Gary Mokotoff, former president of the Association of Jewish Genealogical Societies and publisher of the genealogical journal Avotaynu, said genealogy is essential to Jewish continuity since it enables researchers, who number in the hundreds of thousands, to recognize their connection to the Jewish people.

Genealogy “is capable of stemming the tide of Jewish assimilation and should be of great interest to philanthropists,” he said. “Isn’t Jewish continuity a goal of Jewish philanthropy?”

Mokotoff said Jewish genealogists want funds not for themselves but to rescue irreplaceable Jewish records that are disintegrating in archives around the world.

“We must spend more money to preserve Jewish history,” he said. At the same time, he called upon genealogists to give more money and time as volunteers towards important genealogical causes.

The other two panelists, however, maintained there was little need for communal resources to be allocated for genealogy.

For genealogists to ask Jewish federations to fund their various projects would be “like turning to big government for a bailout,” said Michael Feldberg, executive director of the American Jewish Historical Society in Waltham, Mass.

Jewish continuity “is a room with many doors, the greatest of which is probably synagogue membership,” and not historical family research, he said.

Michael Bohnen, a Boston-area lawyer and past chairman of Combined Jewish Philanthropies of Greater Boston, said “passing on our family history to our children doesn’t take communal funding. It’s more important that we send our children to Hebrew day schools.”

Several audience members participated in the discussion. Robert Weiss, president of the Association of Jewish Genealogical Societies, noted that schoolchildren in Israel, “where Jewish continuity should not be a problem,” are obliged to study Jewish genealogy in the 7th and 10th grades in order for them to understand their connections to 17th century shtetls in Europe.

Yale Reisner, director of the Lauder Foundation Genealogy Project of the Jewish Historical Institute in Warsaw and a former federation official, acknowledged that communal officials face tough decisions when allocating limited resources to increasing and competing needs.

“The fact is there is only a limited amount of money, and the poor and the sick are part of that.

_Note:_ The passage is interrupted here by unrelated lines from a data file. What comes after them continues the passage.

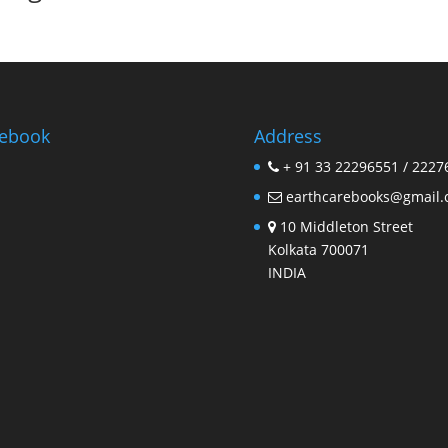
ebook
Address
+ 91 33 22296551 / 2227
earthcarebooks@gmail
10 Middleton Street
Kolkata 700071
INDIA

It’s a hard decision to make. It’s triage,” Reisner said.

Archivists also face tough choices, Reisner said, citing the Jewish Historical Institute’s need for an elevator to give handicapped people access to archival records.

“Do we want to preserve Schindler’s List or do we want to buy a Schindler Lift?” he asked. “That’s a question that must be answered.”

Urging Jewish genealogists to become more active in rescuing endangered records, Reisner cited what he called Reisner’s Law of the Conservation of Matter: “If it matters to you, conserve it.”

“The Nazis tried so hard to wipe us out but they didn’t do it,” he said. “What a tragedy it would be if we allowed the memory to be wiped out.”